Viene da chiedersi perché questa persona sia stata invitata a parlare di qualcosa che palesemente non conosce, al punto da doversi far spiegare la definizione del termine “indie”. Il collega libraio che sottolinea quanto sia difficile persino per loro, a volte, recuperare i libri di case editrici anche grandi non aiuta, dato che gli autori indipendenti non vengono proprio accettati, quasi fossero di serie B, come suggerito durante una domanda. O quasi come se fossero inesistenti o irrilevanti.
Autori di serie A e autori di serie B
In che cosa, quindi, questi autopubblicati sono così diversi da non meritare neanche la semplice disponibilità a essere ordinati? Una disponibilità reale, non quella millantata ovunque, ma che poi non viene resa effettiva perché i costi per i librai diventerebbero troppo alti. Di certo la differenza non è nella cura del prodotto, dato che gli autori al Salone hanno dovuto superare una selezione che ne ha valutato persino l’impaginazione. Si potrebbe obiettare che alcuni libri in self sono a dir poco scadenti, ma ricordiamoci che le librerie possono scegliere quali autori ospitare tra i loro scaffali e che nel vasto mondo dell’editoria esistono gli editori a pagamento che, è risaputo, non fanno della qualità la loro bandiera.

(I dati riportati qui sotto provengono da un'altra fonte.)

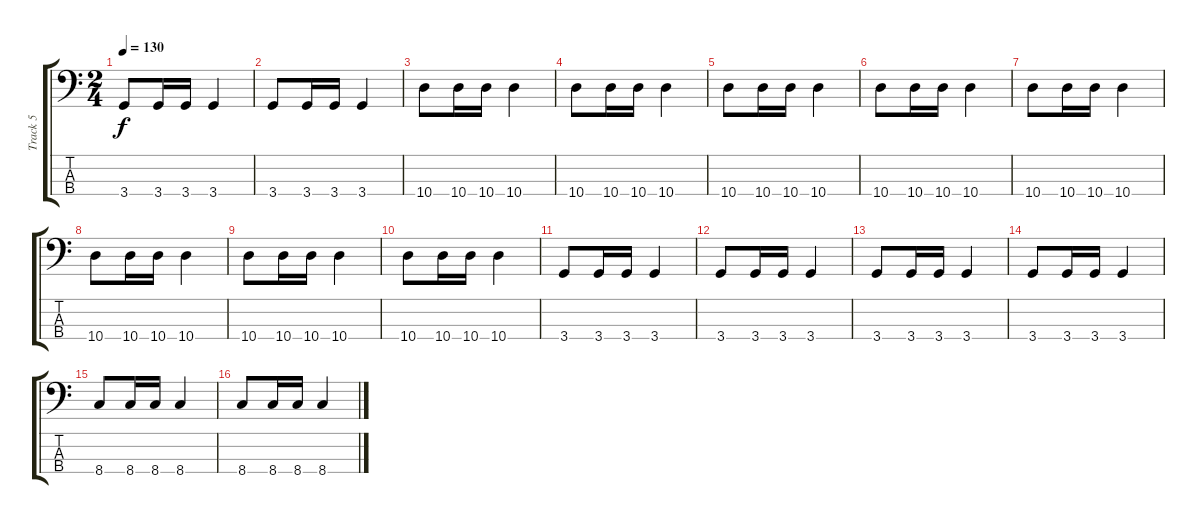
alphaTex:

\track ("Track 5" "Track 5") {instrument electricbassfinger}
\staff {score tabs}
\tuning (G2 D2 A1 E1) {hide}
\ts (2 4)
\tempo 130
\clef f4
\ks c
3.4.8{dy f} 3.4.16 3.4.16 3.4.4 |
3.4.8 3.4.16 3.4.16 3.4.4 |
10.4.8 10.4.16 10.4.16 10.4.4 |
10.4.8 10.4.16 10.4.16 10.4.4 |
10.4.8 10.4.16 10.4.16 10.4.4 |
10.4.8 10.4.16 10.4.16 10.4.4 |
10.4.8 10.4.16 10.4.16 10.4.4 |
10.4.8 10.4.16 10.4.16 10.4.4 |
10.4.8 10.4.16 10.4.16 10.4.4 |
10.4.8 10.4.16 10.4.16 10.4.4 |
3.4.8 3.4.16 3.4.16 3.4.4 |
3.4.8 3.4.16 3.4.16 3.4.4 |
3.4.8 3.4.16 3.4.16 3.4.4 |
3.4.8 3.4.16 3.4.16 3.4.4 |
8.4.8 8.4.16 8.4.16 8.4.4 |
8.4.8 8.4.16 8.4.16 8.4.4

A proposito, alcuni di essi erano presenti al Salone, perciò il problema non è decisamente la cura del prodotto. Forse il problema è solo nella gestione stessa della distribuzione e nel menefreghismo dei piani alti verso chi porta pochi soldi, dato che anche i piccoli e i micro editori riscontrano difficoltà enormi per arrivare in libreria.

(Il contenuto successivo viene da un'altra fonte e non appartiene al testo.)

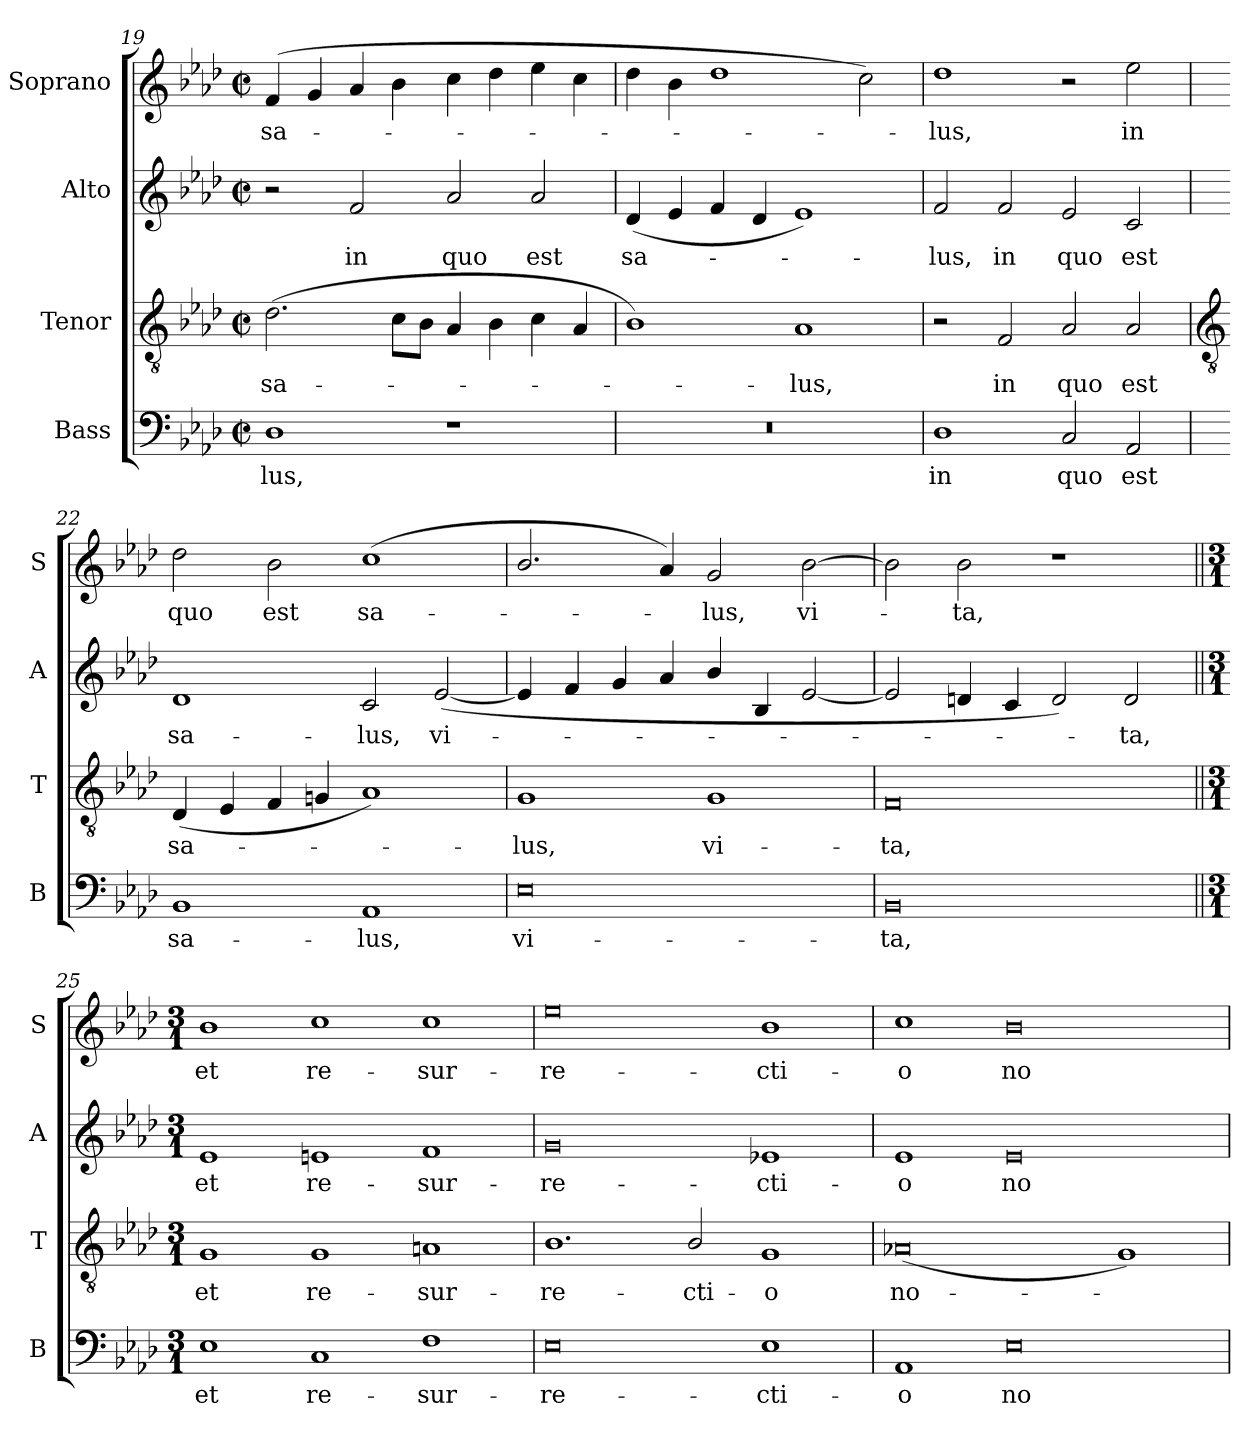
**kern	**text	**kern	**text	**kern	**text	**kern	**text
*part4	*part4	*part3	*part3	*part2	*part2	*part1	*part1
*staff4	*staff4	*staff3	*staff3	*staff2	*staff2	*staff1	*staff1
*I"Bass	*	*I"Tenor	*	*I"Alto	*	*I"Soprano	*
*I'B	*	*I'T	*	*I'A	*	*I'S	*
*clefF4	*	*clefGv2	*	*clefG2	*	*clefG2	*
*k[b-e-a-d-]	*	*k[b-e-a-d-]	*	*k[b-e-a-d-]	*	*k[b-e-a-d-]	*
*A-:	*	*A-:	*	*A-:	*	*A-:	*
*M4/2	*	*M4/2	*	*M4/2	*	*M4/2	*
*met(c|)	*	*met(c|)	*	*met(c|)	*	*met(c|)	*
=19	=19	=19	=19	=19	=19	=19	=19
!	!LO:LY:b	!	!LO:LY:b	!	!	!	!LO:LY:b
1D-	lus,	(>2.d-	sa-	2r	.	(<4f	sa-
.	.	.	.	.	.	4g	.
!	!	!	!	!	!LO:LY:b	!	!
.	.	.	.	2f	in	4a-	.
.	.	8cL	.	.	.	4b-	.
.	.	8B-J	.	.	.	.	.
!	!	!	!	!	!LO:LY:b	!	!
1r	.	4A-	.	2a-	quo	4cc	.
.	.	4B-	.	.	.	4dd-	.
!	!	!	!	!	!LO:LY:b	!	!
.	.	4c	.	2a-	est	4ee-	.
.	.	4A-	.	.	.	4cc	.
=20	=20	=20	=20	=20	=20	=20	=20
!	!	!	!	!	!LO:LY:b	!	!
0r	.	1B-)	.	(<4d-	sa-	4dd-	.
.	.	.	.	4e-	.	4b-	.
.	.	.	.	4f	.	1dd-	.
.	.	.	.	4d-	.	.	.
!	!	!	!LO:LY:b	!	!	!	!
.	.	1A-	lus,	1e-)	.	.	.
.	.	.	.	.	.	2cc)	.
=21	=21	=21	=21	=21	=21	=21	=21
!	!LO:LY:b	!	!	!	!LO:LY:b	!	!LO:LY:b
1D-	in	2r	.	2f	lus,	1dd-	lus,
!	!	!	!LO:LY:b	!	!LO:LY:b	!	!
.	.	2F	in	2f	in	.	.
!	!LO:LY:b	!	!LO:LY:b	!	!LO:LY:b	!	!
2C	quo	2A-	quo	2e-	quo	2r	.
!	!LO:LY:b	!	!LO:LY:b	!	!LO:LY:b	!	!LO:LY:b
2AA-	est	2A-	est	2c	est	2ee-	in
!!LO:LB:g=z
=22	=22	=22	=22	=22	=22	=22	=22
*	*	*clefGv2	*	*	*	*	*
!	!LO:LY:b	!	!LO:LY:b	!	!LO:LY:b	!	!LO:LY:b
1BB-	sa-	(<4D-	sa-	1d-	sa-	2dd-	quo
.	.	4E-	.	.	.	.	.
!	!	!	!	!	!	!	!LO:LY:b
.	.	4F	.	.	.	2b-	est
.	.	4Gn/	.	.	.	.	.
!	!LO:LY:b	!	!	!	!LO:LY:b	!	!LO:LY:b
1AA-	-lus,	1A-/)	.	2c	-lus,	(<1cc	sa-
!	!	!	!	!	!LO:LY:b	!	!
.	.	.	.	(<[2e-	vi-	.	.
=23	=23	=23	=23	=23	=23	=23	=23
!	!LO:LY:b	!	!LO:LY:b	!	!	!	!
0E-	vi-	1G	lus,	4e-]	.	2.b-/	.
.	.	.	.	4f	.	.	.
.	.	.	.	4g	.	.	.
.	.	.	.	4a-	.	4a-)	.
!	!	!	!LO:LY:b	!	!	!	!LO:LY:b
.	.	1G	vi-	4b-/	.	2g	lus,
.	.	.	.	4B-	.	.	.
!	!	!	!	!	!	!	!LO:LY:b
.	.	.	.	[2e-	.	[2b-	vi-
=24	=24	=24	=24	=24	=24	=24	=24
!	!LO:LY:b	!	!LO:LY:b	!	!	!	!
0BB-	-ta,	0F	-ta,	2e-]	.	2b-]	.
!	!	!	!	!	!	!	!LO:LY:b
.	.	.	.	4dn	.	2b-	ta,
.	.	.	.	4c	.	.	.
.	.	.	.	2d)	.	1r	.
!	!	!	!	!	!LO:LY:b	!	!
.	.	.	.	2d	ta,	.	.
=25||	=25||	=25||	=25||	=25||	=25||	=25||	=25||
*M3/1	*	*M3/1	*	*M3/1	*	*M3/1	*
!	!LO:LY:b	!	!LO:LY:b	!	!LO:LY:b	!	!LO:LY:b
1E-	et	1G	et	1e-	et	1b-	et
!	!LO:LY:b	!	!LO:LY:b	!	!LO:LY:b	!	!LO:LY:b
1C	re-	1G	re-	1en	re-	1cc	re-
!	!LO:LY:b	!	!LO:LY:b	!	!LO:LY:b	!	!LO:LY:b
1F	-sur-	1An	-sur-	1f	-sur-	1cc	-sur-
=26	=26	=26	=26	=26	=26	=26	=26
!	!LO:LY:b	!	!LO:LY:b	!	!LO:LY:b	!	!LO:LY:b
0E-	-re-	1.B-	-re-	0g	-re-	0ee-	-re-
!	!	!	!LO:LY:b	!	!	!	!
.	.	2B-/	-cti-	.	.	.	.
!	!LO:LY:b	!	!LO:LY:b	!	!LO:LY:b	!	!LO:LY:b
1E-	-cti-	1G	-o	1e-X	-cti-	1b-	-cti-
=27	=27	=27	=27	=27	=27	=27	=27
!	!LO:LY:b	!	!LO:LY:b	!	!LO:LY:b	!	!LO:LY:b
1AA-	-o	(<0A-X	no-	1e-	-o	1cc	-o
!	!LO:LY:b	!	!	!	!LO:LY:b	!	!LO:LY:b
0E-	no-	.	.	0e-	no-	0b-	no-
.	.	1G)	.	.	.	.	.
=	=	=	=	=	=	=	=
*-	*-	*-	*-	*-	*-	*-	*-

La speranza è che questo primo passo in avanti contribuisca a far conoscere e apprezzare una realtà che all’estero già corre parallela a quella delle case editrici. Non a caso, negli Stati Uniti chi si autopubblica con Amazon ha la possibilità di essere distribuito nei circuiti di Barnes and Noble, come chiunque altro. Perché un autore che decide di scegliersi la squadra con cui lavorare e dimostra, nei fatti, di aver creato un buon prodotto, non merita di essere messo da parte solo perché non ha ricevuto il bollino di approvazione di una casa editrice.

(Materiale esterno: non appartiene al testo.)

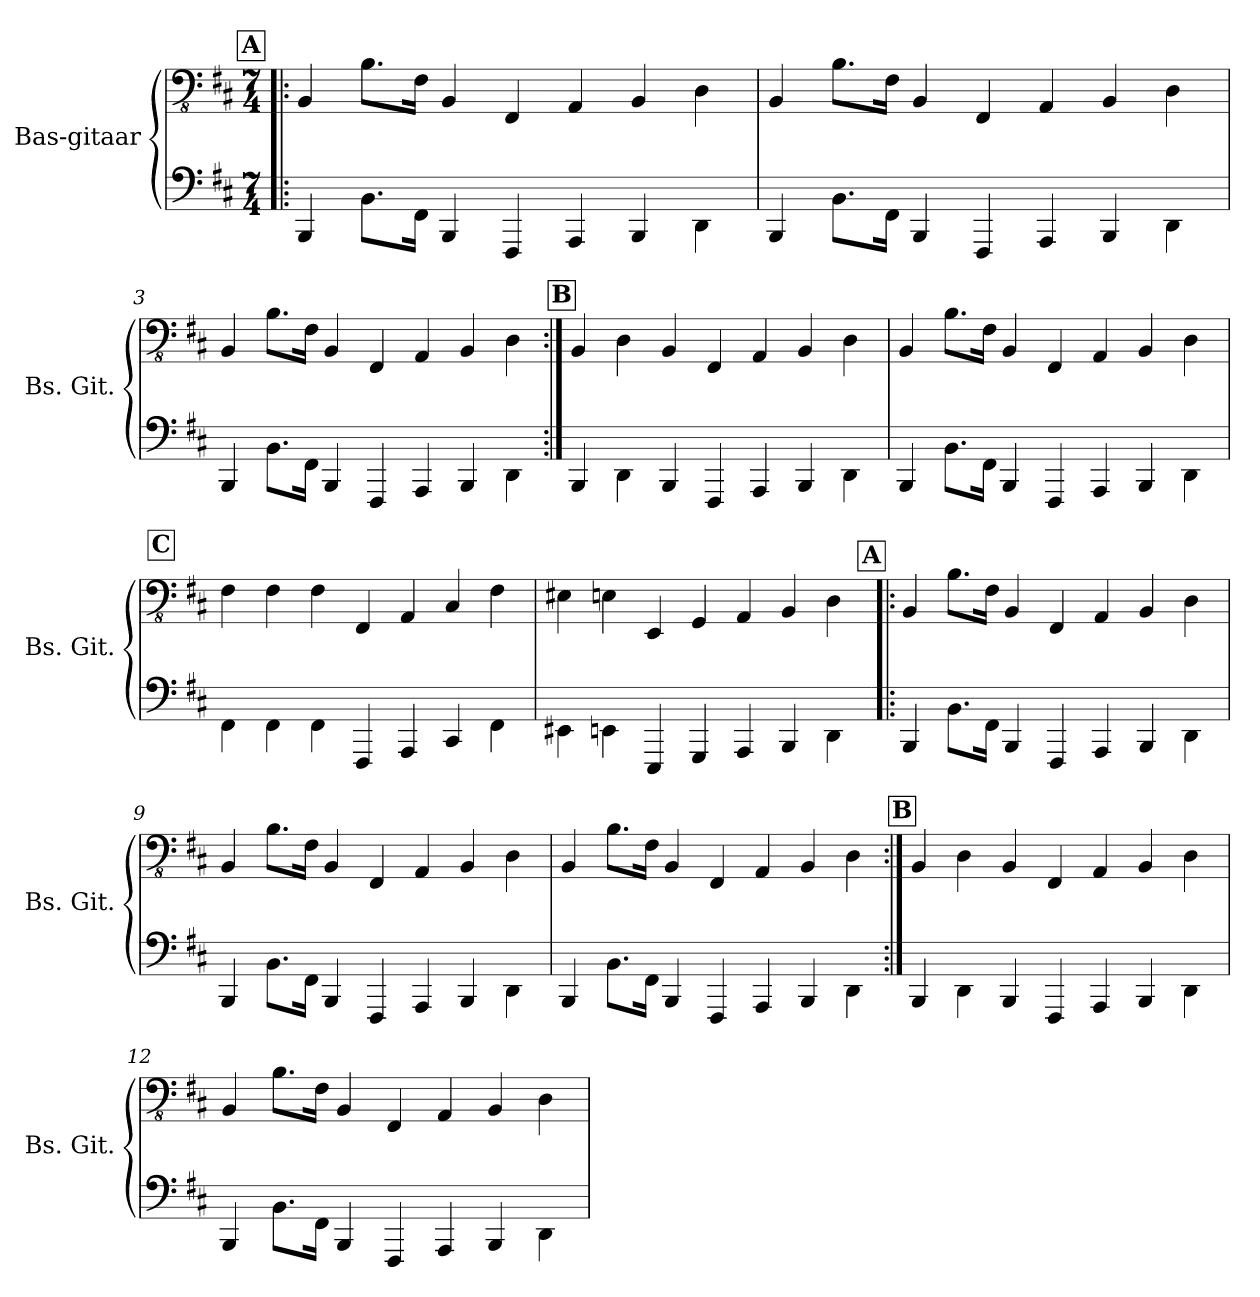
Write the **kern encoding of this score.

lo sono una dei 170 autori self che quest’anno è stata selezionata per la la libreria self del Salone del libro di Torino, grazie alla determinazione e professionalità di Sara Speciani. Sono stata presente al Salone nelle tre giornate in cui la libreria era aperta e posso testimoniare che è stato un grande successo di vendita e di folla interessata ai nostri titoli, la posizione quest’anno era migliore rispetto all’anno scorso (anche in quell’occasione ero presente) e la selezione dei titoli più curata, la libreria aveva un aspetto invitante e attraente, e per noi è stata una grande esperienza di scambio professionale e crescita. Non ho alcuna critica da fare, anzi ringrazio ancora gli organizzatori per l’opportunità che ci è stata accordata. Per noi self è stata una conferma della validità delle nostre opere in un mercato italiano che resta molto diffidente rispetto all’auto pubblicazione. Il salone del libro di Torino è la prima e più importante manifestazione del settore che ci ha accolti, ad esempio
“Una Marina di libri” non ha alcuna attenzione per gli autori self.